Work task: Show the lines below where "SilkS" occurs.

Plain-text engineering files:
◆ ◆ ◆

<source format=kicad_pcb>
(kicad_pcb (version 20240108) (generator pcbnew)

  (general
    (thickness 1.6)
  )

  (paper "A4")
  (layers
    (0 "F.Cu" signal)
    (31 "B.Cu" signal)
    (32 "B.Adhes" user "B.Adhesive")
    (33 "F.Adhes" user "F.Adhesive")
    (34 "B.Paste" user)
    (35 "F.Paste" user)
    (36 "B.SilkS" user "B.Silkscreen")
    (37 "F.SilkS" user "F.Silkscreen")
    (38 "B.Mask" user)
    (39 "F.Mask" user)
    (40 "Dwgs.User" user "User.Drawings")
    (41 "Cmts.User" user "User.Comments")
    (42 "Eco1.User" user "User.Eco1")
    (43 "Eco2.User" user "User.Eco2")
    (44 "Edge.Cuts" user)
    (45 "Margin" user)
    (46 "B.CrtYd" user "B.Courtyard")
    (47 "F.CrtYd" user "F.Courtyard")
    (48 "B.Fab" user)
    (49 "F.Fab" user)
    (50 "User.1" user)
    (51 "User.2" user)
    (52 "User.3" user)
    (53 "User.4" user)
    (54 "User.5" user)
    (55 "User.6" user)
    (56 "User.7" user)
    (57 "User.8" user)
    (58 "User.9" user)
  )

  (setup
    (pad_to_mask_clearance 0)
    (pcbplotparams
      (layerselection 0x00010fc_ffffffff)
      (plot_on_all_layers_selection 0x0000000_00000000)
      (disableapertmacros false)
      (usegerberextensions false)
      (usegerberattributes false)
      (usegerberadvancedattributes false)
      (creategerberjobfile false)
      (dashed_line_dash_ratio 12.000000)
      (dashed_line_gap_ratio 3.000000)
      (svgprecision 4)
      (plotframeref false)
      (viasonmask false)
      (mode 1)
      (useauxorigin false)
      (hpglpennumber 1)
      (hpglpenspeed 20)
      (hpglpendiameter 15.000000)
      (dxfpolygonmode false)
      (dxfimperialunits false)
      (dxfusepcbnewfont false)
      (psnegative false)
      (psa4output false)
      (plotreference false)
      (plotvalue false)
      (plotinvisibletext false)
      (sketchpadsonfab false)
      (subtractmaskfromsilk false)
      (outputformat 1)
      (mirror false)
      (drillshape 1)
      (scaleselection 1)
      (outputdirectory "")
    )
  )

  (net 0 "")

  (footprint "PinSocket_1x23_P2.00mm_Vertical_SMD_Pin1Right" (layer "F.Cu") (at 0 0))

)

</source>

◆ ◆ ◆

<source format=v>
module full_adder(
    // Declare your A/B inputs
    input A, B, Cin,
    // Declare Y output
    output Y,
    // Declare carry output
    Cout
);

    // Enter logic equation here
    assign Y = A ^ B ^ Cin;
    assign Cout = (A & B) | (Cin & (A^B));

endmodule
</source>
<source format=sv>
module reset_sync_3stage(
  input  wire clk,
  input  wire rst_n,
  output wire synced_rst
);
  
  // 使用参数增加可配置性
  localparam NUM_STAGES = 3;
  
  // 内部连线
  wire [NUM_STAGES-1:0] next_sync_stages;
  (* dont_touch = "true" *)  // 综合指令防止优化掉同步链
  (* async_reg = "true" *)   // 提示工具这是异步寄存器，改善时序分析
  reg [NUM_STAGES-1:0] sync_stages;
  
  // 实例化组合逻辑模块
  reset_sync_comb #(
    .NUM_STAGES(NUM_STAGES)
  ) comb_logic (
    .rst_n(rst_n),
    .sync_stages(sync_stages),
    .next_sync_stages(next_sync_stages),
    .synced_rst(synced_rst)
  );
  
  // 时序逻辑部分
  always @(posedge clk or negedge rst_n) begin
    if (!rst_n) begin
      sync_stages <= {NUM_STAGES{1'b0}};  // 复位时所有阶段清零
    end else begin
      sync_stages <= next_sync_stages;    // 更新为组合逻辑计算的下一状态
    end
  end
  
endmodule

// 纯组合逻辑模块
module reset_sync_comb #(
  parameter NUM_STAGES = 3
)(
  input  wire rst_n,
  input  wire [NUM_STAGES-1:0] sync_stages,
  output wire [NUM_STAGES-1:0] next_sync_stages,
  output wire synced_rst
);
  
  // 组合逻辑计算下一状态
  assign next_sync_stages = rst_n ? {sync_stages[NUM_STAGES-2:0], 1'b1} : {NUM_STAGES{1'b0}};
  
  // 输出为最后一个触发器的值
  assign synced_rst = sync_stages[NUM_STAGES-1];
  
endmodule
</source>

◆ ◆ ◆

Written answer:
    (36 "B.SilkS" user "B.Silkscreen")
    (37 "F.SilkS" user "F.Silkscreen")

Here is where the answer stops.